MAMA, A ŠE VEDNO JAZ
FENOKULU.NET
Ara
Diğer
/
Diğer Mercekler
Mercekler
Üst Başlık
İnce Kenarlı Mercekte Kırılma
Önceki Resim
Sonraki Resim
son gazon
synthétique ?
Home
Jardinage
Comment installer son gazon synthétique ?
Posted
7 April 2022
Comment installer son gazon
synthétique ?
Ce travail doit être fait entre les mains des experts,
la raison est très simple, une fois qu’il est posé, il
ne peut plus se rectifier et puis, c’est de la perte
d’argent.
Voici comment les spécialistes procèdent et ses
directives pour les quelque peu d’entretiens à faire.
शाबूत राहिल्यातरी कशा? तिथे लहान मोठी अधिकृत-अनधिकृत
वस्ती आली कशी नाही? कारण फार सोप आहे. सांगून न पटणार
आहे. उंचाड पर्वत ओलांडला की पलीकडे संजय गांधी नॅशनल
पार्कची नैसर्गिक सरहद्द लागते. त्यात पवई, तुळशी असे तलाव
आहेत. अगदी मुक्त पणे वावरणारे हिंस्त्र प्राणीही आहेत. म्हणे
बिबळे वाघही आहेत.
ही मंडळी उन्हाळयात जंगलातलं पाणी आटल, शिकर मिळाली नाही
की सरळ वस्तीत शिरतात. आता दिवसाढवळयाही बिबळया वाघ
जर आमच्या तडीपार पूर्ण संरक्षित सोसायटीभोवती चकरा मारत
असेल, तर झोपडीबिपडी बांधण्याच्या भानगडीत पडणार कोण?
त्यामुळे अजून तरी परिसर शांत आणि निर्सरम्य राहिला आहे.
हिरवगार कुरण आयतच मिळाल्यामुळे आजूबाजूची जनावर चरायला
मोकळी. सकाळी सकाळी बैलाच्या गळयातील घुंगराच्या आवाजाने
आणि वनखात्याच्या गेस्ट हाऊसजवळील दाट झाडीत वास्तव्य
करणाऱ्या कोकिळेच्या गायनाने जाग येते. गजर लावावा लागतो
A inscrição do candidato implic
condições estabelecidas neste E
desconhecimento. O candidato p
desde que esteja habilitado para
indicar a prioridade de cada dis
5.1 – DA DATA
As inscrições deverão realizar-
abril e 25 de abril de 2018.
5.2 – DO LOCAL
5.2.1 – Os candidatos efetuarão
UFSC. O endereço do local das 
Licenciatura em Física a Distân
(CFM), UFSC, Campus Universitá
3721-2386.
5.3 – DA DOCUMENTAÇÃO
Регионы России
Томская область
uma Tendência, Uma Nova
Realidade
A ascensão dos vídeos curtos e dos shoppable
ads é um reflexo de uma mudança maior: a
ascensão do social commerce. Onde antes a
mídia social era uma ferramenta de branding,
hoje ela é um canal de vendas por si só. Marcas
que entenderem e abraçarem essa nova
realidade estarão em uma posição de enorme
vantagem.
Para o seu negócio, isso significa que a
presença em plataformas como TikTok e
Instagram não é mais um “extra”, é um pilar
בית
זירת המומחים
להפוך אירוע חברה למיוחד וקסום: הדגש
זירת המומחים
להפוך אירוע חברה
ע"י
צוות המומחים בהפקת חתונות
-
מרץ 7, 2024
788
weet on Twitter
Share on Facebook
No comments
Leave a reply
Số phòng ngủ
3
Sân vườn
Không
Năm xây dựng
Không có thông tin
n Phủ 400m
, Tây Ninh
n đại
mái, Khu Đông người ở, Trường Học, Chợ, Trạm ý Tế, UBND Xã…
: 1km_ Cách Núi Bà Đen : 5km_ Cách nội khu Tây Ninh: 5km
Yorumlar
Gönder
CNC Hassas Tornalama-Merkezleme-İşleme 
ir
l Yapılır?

########

Work task: Copy every line of the records above word for word, keeping their order and line breaks.

Task response:
MAMA, A ŠE VEDNO JAZ
FENOKULU.NET
Ara
Diğer
/
Diğer Mercekler
Mercekler
Üst Başlık
İnce Kenarlı Mercekte Kırılma
Önceki Resim
Sonraki Resim
son gazon
synthétique ?
Home
Jardinage
Comment installer son gazon synthétique ?
Posted
7 April 2022
Comment installer son gazon
synthétique ?
Ce travail doit être fait entre les mains des experts,
la raison est très simple, une fois qu’il est posé, il
ne peut plus se rectifier et puis, c’est de la perte
d’argent.
Voici comment les spécialistes procèdent et ses
directives pour les quelque peu d’entretiens à faire.
शाबूत राहिल्यातरी कशा? तिथे लहान मोठी अधिकृत-अनधिकृत
वस्ती आली कशी नाही? कारण फार सोप आहे. सांगून न पटणार
आहे. उंचाड पर्वत ओलांडला की पलीकडे संजय गांधी नॅशनल
पार्कची नैसर्गिक सरहद्द लागते. त्यात पवई, तुळशी असे तलाव
आहेत. अगदी मुक्त पणे वावरणारे हिंस्त्र प्राणीही आहेत. म्हणे
बिबळे वाघही आहेत.
ही मंडळी उन्हाळयात जंगलातलं पाणी आटल, शिकर मिळाली नाही
की सरळ वस्तीत शिरतात. आता दिवसाढवळयाही बिबळया वाघ
जर आमच्या तडीपार पूर्ण संरक्षित सोसायटीभोवती चकरा मारत
असेल, तर झोपडीबिपडी बांधण्याच्या भानगडीत पडणार कोण?
त्यामुळे अजून तरी परिसर शांत आणि निर्सरम्य राहिला आहे.
हिरवगार कुरण आयतच मिळाल्यामुळे आजूबाजूची जनावर चरायला
मोकळी. सकाळी सकाळी बैलाच्या गळयातील घुंगराच्या आवाजाने
आणि वनखात्याच्या गेस्ट हाऊसजवळील दाट झाडीत वास्तव्य
करणाऱ्या कोकिळेच्या गायनाने जाग येते. गजर लावावा लागतो
A inscrição do candidato implic
condições estabelecidas neste E
desconhecimento. O candidato p
desde que esteja habilitado para
indicar a prioridade de cada dis
5.1 – DA DATA
As inscrições deverão realizar-
abril e 25 de abril de 2018.
5.2 – DO LOCAL
5.2.1 – Os candidatos efetuarão
UFSC. O endereço do local das 
Licenciatura em Física a Distân
(CFM), UFSC, Campus Universitá
3721-2386.
5.3 – DA DOCUMENTAÇÃO
Регионы России
Томская область
uma Tendência, Uma Nova
Realidade
A ascensão dos vídeos curtos e dos shoppable
ads é um reflexo de uma mudança maior: a
ascensão do social commerce. Onde antes a
mídia social era uma ferramenta de branding,
hoje ela é um canal de vendas por si só. Marcas
que entenderem e abraçarem essa nova
realidade estarão em uma posição de enorme
vantagem.
Para o seu negócio, isso significa que a
presença em plataformas como TikTok e
Instagram não é mais um “extra”, é um pilar
בית
זירת המומחים
להפוך אירוע חברה למיוחד וקסום: הדגש
זירת המומחים
להפוך אירוע חברה
ע"י
צוות המומחים בהפקת חתונות
-
מרץ 7, 2024
788
weet on Twitter
Share on Facebook
No comments
Leave a reply
Số phòng ngủ
3
Sân vườn
Không
Năm xây dựng
Không có thông tin
n Phủ 400m
, Tây Ninh
n đại
mái, Khu Đông người ở, Trường Học, Chợ, Trạm ý Tế, UBND Xã…
: 1km_ Cách Núi Bà Đen : 5km_ Cách nội khu Tây Ninh: 5km
Yorumlar
Gönder
CNC Hassas Tornalama-Merkezleme-İşleme 
ir
l Yapılır?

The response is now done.